Dieser Rückschluss war im Prozess aber nicht beweisbar. Der Verteidiger erklärte, dass eine ganze Gruppe diese drei Buchstaben benutzen würde: „Man läuft unabhängig voneinander los, malt irgendwo was hin, ohne dass der andere davon was weiß.“ Mangels Beweisen stellte das Gericht dann 15 der 18 Anklagefälle ein.
Kein einziges Wort der Entschuldigung und der Reue
Beide Angeklagten sind nicht vorbestraft. Laut den Verteidigern distanzieren sie sich heute von den Sachbeschädigungen, aus der Szene seien sie „komplett raus“. „Er malt nicht mal mehr legal“, sagte ein Anwalt.
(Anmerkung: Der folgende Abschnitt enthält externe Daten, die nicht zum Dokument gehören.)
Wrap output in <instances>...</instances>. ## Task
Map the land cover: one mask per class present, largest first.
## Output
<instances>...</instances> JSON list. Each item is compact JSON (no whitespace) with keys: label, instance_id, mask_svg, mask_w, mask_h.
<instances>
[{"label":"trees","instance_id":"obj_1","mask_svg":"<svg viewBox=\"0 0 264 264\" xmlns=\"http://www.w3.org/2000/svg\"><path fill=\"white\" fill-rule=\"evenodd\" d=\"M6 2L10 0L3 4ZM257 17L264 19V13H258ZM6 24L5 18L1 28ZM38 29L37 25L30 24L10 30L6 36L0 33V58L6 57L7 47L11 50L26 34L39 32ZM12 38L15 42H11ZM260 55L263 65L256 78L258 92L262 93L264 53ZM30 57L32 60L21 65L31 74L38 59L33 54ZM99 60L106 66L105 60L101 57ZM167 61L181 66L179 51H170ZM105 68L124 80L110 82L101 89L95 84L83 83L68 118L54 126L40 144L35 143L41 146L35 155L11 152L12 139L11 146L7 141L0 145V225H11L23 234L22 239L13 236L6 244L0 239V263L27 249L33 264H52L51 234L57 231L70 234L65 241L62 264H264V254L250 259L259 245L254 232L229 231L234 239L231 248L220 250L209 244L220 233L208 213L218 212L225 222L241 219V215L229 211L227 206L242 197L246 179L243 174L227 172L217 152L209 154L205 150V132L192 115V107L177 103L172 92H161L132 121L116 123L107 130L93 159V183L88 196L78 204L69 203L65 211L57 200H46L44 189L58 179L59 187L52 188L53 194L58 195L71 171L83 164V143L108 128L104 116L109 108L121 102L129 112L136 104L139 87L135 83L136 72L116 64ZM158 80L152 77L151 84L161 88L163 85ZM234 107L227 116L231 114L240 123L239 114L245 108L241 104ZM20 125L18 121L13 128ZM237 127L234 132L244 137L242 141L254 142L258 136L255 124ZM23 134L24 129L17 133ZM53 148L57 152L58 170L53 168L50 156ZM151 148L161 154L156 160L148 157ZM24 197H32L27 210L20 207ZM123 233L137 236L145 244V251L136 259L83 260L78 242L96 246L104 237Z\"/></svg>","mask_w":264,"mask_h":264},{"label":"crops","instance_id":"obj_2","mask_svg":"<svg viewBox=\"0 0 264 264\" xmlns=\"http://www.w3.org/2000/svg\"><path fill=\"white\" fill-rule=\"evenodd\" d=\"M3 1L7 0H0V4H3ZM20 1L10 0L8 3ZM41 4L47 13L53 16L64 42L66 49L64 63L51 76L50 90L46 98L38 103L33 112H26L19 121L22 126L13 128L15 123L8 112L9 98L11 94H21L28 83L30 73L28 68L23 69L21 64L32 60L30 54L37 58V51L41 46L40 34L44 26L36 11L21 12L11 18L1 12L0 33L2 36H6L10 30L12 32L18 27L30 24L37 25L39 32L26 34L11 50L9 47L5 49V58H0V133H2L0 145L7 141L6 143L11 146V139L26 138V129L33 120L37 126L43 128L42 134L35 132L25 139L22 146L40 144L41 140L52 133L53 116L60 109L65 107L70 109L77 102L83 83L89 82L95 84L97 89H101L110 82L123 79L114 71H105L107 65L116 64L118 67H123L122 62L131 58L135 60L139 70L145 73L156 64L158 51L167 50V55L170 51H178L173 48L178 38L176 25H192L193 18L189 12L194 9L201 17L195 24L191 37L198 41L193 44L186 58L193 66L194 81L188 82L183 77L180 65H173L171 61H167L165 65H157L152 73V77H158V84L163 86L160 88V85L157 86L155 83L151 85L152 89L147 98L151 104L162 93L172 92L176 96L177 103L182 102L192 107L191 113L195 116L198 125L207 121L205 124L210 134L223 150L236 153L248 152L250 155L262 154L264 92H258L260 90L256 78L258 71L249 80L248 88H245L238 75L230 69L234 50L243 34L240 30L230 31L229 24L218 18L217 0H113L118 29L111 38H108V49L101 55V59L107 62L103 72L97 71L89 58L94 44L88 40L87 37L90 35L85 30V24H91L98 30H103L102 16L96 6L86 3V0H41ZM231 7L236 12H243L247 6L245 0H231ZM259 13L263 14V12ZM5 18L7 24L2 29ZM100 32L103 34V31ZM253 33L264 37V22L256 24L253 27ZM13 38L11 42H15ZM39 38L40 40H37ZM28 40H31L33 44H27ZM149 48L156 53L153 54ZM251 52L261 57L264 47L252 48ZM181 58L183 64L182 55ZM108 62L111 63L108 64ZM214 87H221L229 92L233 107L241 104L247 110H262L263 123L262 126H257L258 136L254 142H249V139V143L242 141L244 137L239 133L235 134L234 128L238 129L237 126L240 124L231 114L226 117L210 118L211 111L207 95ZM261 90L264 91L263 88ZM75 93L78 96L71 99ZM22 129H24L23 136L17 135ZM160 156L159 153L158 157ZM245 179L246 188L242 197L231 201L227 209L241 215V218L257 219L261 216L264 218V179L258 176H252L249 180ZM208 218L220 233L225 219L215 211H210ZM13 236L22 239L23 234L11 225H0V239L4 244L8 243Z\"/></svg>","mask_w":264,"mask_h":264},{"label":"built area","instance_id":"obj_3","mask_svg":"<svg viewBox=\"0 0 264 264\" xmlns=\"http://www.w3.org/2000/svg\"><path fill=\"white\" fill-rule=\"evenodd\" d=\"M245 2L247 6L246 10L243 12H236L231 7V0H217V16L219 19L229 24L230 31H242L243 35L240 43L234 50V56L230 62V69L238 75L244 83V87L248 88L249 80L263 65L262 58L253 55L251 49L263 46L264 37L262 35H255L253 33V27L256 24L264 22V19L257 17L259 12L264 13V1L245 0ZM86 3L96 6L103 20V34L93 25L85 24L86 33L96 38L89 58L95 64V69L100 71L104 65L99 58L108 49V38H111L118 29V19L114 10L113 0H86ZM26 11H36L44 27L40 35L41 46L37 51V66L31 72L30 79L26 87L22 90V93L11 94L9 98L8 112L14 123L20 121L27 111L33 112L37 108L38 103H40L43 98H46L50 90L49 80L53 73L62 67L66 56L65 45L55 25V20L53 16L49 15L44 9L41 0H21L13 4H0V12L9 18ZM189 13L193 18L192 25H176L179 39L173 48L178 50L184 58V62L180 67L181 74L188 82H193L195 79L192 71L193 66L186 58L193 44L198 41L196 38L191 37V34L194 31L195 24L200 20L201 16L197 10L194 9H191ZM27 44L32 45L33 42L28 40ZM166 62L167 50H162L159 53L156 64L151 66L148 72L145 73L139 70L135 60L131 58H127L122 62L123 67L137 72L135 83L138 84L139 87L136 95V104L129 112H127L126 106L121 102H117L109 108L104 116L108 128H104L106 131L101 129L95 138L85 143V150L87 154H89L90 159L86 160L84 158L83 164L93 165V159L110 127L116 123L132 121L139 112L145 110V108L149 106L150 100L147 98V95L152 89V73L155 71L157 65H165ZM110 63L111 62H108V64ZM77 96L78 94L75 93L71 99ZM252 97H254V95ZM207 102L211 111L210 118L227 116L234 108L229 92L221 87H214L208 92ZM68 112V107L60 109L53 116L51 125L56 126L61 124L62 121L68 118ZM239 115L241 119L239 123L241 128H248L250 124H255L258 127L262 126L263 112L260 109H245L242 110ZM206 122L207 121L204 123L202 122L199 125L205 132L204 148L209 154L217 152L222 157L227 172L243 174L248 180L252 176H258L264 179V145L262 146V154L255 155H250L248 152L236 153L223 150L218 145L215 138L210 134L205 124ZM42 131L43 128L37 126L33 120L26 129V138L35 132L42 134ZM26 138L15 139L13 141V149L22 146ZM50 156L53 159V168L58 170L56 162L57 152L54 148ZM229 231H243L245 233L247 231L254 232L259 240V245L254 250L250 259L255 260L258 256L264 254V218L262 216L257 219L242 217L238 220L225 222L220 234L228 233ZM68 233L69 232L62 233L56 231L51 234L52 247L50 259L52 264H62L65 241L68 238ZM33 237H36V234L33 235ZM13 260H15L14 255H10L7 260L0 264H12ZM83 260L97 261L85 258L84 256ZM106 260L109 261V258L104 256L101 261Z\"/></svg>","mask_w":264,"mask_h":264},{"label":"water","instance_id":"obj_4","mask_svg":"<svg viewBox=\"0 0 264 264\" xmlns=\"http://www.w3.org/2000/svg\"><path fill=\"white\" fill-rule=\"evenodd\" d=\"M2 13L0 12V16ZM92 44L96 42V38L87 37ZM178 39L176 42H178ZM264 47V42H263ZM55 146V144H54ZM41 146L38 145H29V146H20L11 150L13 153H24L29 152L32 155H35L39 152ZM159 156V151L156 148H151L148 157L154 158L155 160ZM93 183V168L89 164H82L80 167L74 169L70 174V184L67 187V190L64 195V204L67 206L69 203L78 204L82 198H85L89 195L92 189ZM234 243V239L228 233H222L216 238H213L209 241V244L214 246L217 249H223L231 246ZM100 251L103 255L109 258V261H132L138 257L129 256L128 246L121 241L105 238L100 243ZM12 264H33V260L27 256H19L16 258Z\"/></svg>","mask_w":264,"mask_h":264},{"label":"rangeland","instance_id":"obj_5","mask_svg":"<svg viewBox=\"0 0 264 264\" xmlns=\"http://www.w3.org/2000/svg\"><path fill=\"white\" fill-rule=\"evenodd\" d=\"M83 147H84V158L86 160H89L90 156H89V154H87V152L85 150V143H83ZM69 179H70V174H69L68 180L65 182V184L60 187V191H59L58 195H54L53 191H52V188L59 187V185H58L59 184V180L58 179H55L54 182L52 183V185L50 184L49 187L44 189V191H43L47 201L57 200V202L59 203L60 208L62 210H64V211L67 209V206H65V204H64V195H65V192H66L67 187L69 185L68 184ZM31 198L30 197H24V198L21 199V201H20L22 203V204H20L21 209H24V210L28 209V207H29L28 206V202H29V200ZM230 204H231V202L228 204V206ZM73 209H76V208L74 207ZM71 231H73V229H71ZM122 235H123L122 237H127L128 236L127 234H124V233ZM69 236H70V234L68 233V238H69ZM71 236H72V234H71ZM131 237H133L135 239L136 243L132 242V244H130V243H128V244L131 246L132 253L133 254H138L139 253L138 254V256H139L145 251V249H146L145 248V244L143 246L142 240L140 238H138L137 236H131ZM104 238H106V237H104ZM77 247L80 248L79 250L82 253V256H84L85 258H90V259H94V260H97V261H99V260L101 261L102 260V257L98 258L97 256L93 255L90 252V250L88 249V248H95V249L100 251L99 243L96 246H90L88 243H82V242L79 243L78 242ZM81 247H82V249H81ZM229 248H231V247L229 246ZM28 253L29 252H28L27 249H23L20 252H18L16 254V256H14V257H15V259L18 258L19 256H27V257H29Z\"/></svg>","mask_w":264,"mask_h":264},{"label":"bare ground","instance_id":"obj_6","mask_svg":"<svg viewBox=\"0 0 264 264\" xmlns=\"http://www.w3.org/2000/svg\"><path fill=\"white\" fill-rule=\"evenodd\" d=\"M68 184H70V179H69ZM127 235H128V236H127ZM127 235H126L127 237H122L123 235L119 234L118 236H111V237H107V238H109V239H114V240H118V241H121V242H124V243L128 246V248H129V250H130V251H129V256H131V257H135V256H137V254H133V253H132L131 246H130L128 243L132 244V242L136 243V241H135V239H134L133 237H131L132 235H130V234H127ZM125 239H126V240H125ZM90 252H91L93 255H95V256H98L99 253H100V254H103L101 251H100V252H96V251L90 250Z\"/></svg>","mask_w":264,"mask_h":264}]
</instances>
Eine Entschuldigung oder ein Ausdruck der Reue kam den Angeklagten aber nicht über die Lippen.
Das Urteil ist rechtskräftig. Die Täter müssen mit Schadenersatzforderungen rechnen - insgesamt bis zu knapp 4000 Euro.
Graffiti an Zügen verursachen bei Bahn-Unternehmen einen riesigen Schaden. Allein die bloße Reinigung eines einzigen Quadratmeters Fläche koste 30 Euro, sagt Abellio-Sprecherin Julia Limia y Campos auf WAZ-Anfrage. Hinzu kommen die Kosten wegen der Lackschäden.
Französischer Schnellzug Thalys im Ruhrgebiet besprüht
Die Bundespolizei hat regelmäßig mit solchen Straftaten zu tun. Am Mittwoch (29.) wurde zum Beispiel in Essen die Wohnung einer verdächtigen Frau durchsucht. Und in der Nacht zuvor wurde entdeckt, dass ein im Ruhrgebiet abgestellter Schnellzug aus Frankreich, der Thalys, auf 45 qm Fläche mit Lackfarbe beschmiert wurde.
Bahn in NRW hat jährlich einen Millionen-Schaden
Die Deutsche Bahn in NRW muss jährlich rund 100.000 Quadratmeter Graffiti von den Zügen entfernen. Das geschieht wegen der Chemikalien in speziellen Anlagen in Köln, Essen und Düsseldorf.
Fünf Millionen Euro investiert die Bahn in NRW in die Beseitigung der Graffiti-Schäden. Hinzu kommen die Ausfallzeiten der Züge, der Rangieraufwand, Ersatzteile und Neulackierungen. Jährliche Kosten: noch einmal rund drei Millionen Euro. „Das ist nicht nur ein wirtschaftlicher Verlust, sondern auch ein Ärgernis für die Fahrgäste“, ein Sprecher.
Die Täter kämen aus allen sozialen Schichten.
Besprüht werden im Ruhrgebiet vor allem Züge in Dortmund, danach folgen Essen und Bochum. Wie Bundespolizei-Sprecher Volker Stall der WAZ sagte, seien Tätergruppen mit bis zu 20 Beteiligten unterwegs. Die Videos, die sie von den Graffiti machen, würden untereinander ausgetauscht. Auch im Internet.
Die Mehrzahl der Täter bleibe unentdeckt. Erwischt würden Sprayer meist nur auf frischer Tat. Im Jahr 2019 sei die Häufigkeit dieser Art Sachbeschädigung im Ruhrgebiet (eine mittlere dreistellige Anzahl) um 21 Prozent gegenüber 2018 angestiegen. Auch im laufenden Jahr stiegen die Fallzahlen. Stall warnt, dass sich die Täter „in Lebensgefahr bringen“, auch nachts herrsche Rangierbetrieb.